Top of LISTED ENTRIES

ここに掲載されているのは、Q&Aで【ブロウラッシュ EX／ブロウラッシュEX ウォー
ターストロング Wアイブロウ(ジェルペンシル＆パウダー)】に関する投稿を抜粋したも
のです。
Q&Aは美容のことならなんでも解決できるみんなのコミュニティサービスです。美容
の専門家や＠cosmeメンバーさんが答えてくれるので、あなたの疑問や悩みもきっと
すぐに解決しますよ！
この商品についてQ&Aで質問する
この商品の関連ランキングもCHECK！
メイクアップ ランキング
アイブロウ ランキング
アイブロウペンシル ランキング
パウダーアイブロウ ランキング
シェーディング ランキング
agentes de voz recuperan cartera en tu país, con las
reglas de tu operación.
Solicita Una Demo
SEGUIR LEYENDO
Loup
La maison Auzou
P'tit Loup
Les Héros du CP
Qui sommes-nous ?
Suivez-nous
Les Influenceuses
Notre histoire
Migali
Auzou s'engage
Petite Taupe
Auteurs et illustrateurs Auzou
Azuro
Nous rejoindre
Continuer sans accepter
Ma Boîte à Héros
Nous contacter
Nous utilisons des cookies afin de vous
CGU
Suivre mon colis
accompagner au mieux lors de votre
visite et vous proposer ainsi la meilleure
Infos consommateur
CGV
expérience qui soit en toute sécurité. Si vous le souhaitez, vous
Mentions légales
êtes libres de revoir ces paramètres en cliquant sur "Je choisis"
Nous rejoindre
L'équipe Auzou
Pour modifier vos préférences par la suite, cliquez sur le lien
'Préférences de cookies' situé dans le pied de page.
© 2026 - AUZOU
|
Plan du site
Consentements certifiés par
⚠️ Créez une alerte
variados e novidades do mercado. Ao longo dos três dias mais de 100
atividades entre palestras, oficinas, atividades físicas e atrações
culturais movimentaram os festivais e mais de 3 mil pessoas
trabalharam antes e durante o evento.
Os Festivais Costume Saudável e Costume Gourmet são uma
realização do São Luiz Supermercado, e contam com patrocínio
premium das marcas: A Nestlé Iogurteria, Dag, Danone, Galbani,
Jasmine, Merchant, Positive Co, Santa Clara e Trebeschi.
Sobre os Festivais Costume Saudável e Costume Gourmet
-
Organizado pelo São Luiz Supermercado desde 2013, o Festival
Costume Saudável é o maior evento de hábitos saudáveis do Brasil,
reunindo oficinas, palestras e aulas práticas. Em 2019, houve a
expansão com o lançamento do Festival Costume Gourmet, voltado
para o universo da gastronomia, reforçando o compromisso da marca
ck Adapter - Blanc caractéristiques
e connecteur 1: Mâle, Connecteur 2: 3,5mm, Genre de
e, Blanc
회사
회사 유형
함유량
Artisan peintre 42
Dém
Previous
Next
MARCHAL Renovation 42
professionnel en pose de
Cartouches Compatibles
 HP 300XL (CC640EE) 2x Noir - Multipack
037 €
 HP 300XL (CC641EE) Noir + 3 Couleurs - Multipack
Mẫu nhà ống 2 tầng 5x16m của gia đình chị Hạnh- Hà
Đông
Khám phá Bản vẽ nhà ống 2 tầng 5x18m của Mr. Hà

Bottom of LISTED ENTRIES

EXERCISE BRIEF
Please copy the line that holds "HP 300XL (CC640EE) 2x Noir - Multipack" and each line under it through the last line above, exactly as they stand, adding nothing.

SOLUTION TO THIS EXERCISE
 HP 300XL (CC640EE) 2x Noir - Multipack
037 €
 HP 300XL (CC641EE) Noir + 3 Couleurs - Multipack
Mẫu nhà ống 2 tầng 5x16m của gia đình chị Hạnh- Hà
Đông
Khám phá Bản vẽ nhà ống 2 tầng 5x18m của Mr. Hà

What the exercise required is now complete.